Bedeutung beruflicher Qualifizierung für den Arbeitsmarkt

Während in Deutschland der beruflichen Qualifizierung und den erworbenen Abschlüssen eine große Bedeutung zukommt (vgl. European Centre for the Development of Vocational Training 2020), ist dies in Korea und Spanien nicht in solch starkem Umfang der Fall. In Deutschland haben wir es bei vielen Tätigkeiten mit einem berufsfachlich strukturierten Arbeitsmarkt zu tun (vgl. Bundesinstitut für Berufsbildung 2020, European Centre for the Development of Vocational Training 2020), in Korea hingegen dominieren sogenannte interne Arbeitsmärkte, in denen sich die berufliche Entwicklung durch die Übernahme von verschiedenen Tätigkeiten innerhalb eines Betriebes vollzieht (vgl. Georg/Lee/Schoenfeldt 1996, S. 93f.). Auch auf dem spanischen Arbeitsmarkt spielen berufliche Abschlüsse und Berechtigungen nicht in dem Maße eine Rolle, wie es in Deutschland der Fall ist (vgl. Bundesinstitut für Berufsbildung 2015c; Lam 2000, S. 499; Milolaza 2014, S. 94). Allerdings gibt es in Spanien eine stärkere Kopplung zwischen beruflichen Bildungsgängen und beruflichen Tätigkeiten als in Korea. Während in Deutschland und Spanien die entsprechenden Abschlüsse aus dem Berufsbildungssystem von erheblicher Bedeutung für die Aufnahme einer Tätigkeit sind, spielen Bildungsgang und Bildungsinstitution in Korea eher die Rolle einer vermittelnden Instanz zur Anstellung bei einem kooperierenden Betrieb. Zu den zentralen Aufgaben der Verantwortlichen für entsprechende Bildungsgänge an den koreanischen Colleges zählt beispielsweise, Absolventinnen und Absolventen mit Betrieben in Kontakt zu bringen. Häufig geschieht dies über Praktika am Ende eines Ausbildungsgangs. Denn in Korea und Spanien schließt sich zum Abschluss schulisch-beruflicher Bildungsgänge in der Regel ein betriebliches Praktikum an. In den vergangenen Jahren wurde in beiden Ländern mit dem Ausbau des betrieblichen Teils der Berufsbildung begonnen. Und auch viele weitere Länder haben in den vergangenen Jahren angefangen, die Dualität ihrer beruflichen Bildungssysteme auszubauen, um die Passung zwischen beruflicher Bildung und betrieblichen Anforderungen zu verbessern. Ein wesentlicher Impuls für diese Berufsbildungsreformen ist der Wunsch, die in vielen Ländern extrem hohe Jugendarbeitslosigkeit der Krisenjahre zu überwinden (vgl. Organisation for Economic Co-operation and Development/International Labour Organization 2017). 

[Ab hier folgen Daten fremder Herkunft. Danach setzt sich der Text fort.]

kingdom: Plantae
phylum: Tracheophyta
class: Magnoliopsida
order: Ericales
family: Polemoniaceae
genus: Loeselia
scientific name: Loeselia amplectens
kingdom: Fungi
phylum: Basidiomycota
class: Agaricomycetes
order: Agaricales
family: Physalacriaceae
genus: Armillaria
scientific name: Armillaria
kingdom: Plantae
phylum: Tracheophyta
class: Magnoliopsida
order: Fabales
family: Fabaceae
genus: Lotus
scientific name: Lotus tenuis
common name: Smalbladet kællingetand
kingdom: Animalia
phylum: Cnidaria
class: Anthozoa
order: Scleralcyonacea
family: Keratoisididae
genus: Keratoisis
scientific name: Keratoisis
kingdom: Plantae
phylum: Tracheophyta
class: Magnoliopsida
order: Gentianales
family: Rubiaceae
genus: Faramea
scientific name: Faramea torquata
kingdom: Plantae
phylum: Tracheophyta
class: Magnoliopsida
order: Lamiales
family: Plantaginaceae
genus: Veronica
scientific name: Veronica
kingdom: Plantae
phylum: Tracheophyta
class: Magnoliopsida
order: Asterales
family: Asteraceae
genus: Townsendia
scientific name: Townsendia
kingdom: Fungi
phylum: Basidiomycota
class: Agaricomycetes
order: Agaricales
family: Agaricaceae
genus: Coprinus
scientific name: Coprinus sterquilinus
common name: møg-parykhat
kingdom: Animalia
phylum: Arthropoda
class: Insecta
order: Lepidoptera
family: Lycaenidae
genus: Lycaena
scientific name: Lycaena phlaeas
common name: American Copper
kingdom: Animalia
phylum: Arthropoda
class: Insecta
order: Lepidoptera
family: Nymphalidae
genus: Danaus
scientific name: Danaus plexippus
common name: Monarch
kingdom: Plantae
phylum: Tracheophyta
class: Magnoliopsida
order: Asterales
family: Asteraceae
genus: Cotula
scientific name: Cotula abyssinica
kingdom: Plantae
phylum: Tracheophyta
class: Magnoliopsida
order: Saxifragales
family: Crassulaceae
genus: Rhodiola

Unterschiede in der Steuerung der beruflichen Bildung 

Ein weiterer wesentlicher Unterschied zwischen den hier verglichenen Ländern ist das Ausmaß, in dem die Inhalte beruflicher Bildung durch den Staat standardisiert und vorgegeben werden (vgl. Allmendinger 1989). In Spanien (vgl. Milolaza 2014, S. 59, 76f.) und Deutschland findet eine Strukturierung auf der Bundesebene (vgl. European Centre for the Development of Vocational Training 2020) statt, sie hat auch eine wichtige Geltung, die sich z. B. darin zeigt, dass es ohne den beruflichen Abschluss kaum möglich ist, auf dem Arbeitsmarkt tätig zu werden. In Korea hingegen spielt der berufliche Abschluss für den Einstieg in den Arbeitsmarkt eine nicht so bedeutsame Rolle (vgl. Georg/Lee/Schoenfeldt 1996, S. 93f.), wenngleich in den vergangenen Jahren durch das koreanische Beschäftigungsministerium sogenannte nationale Kompetenzstandards eingeführt wurden, die einer besseren Abstimmung von Bildungsgängen und betrieblichen Anforderungen dienen sollen.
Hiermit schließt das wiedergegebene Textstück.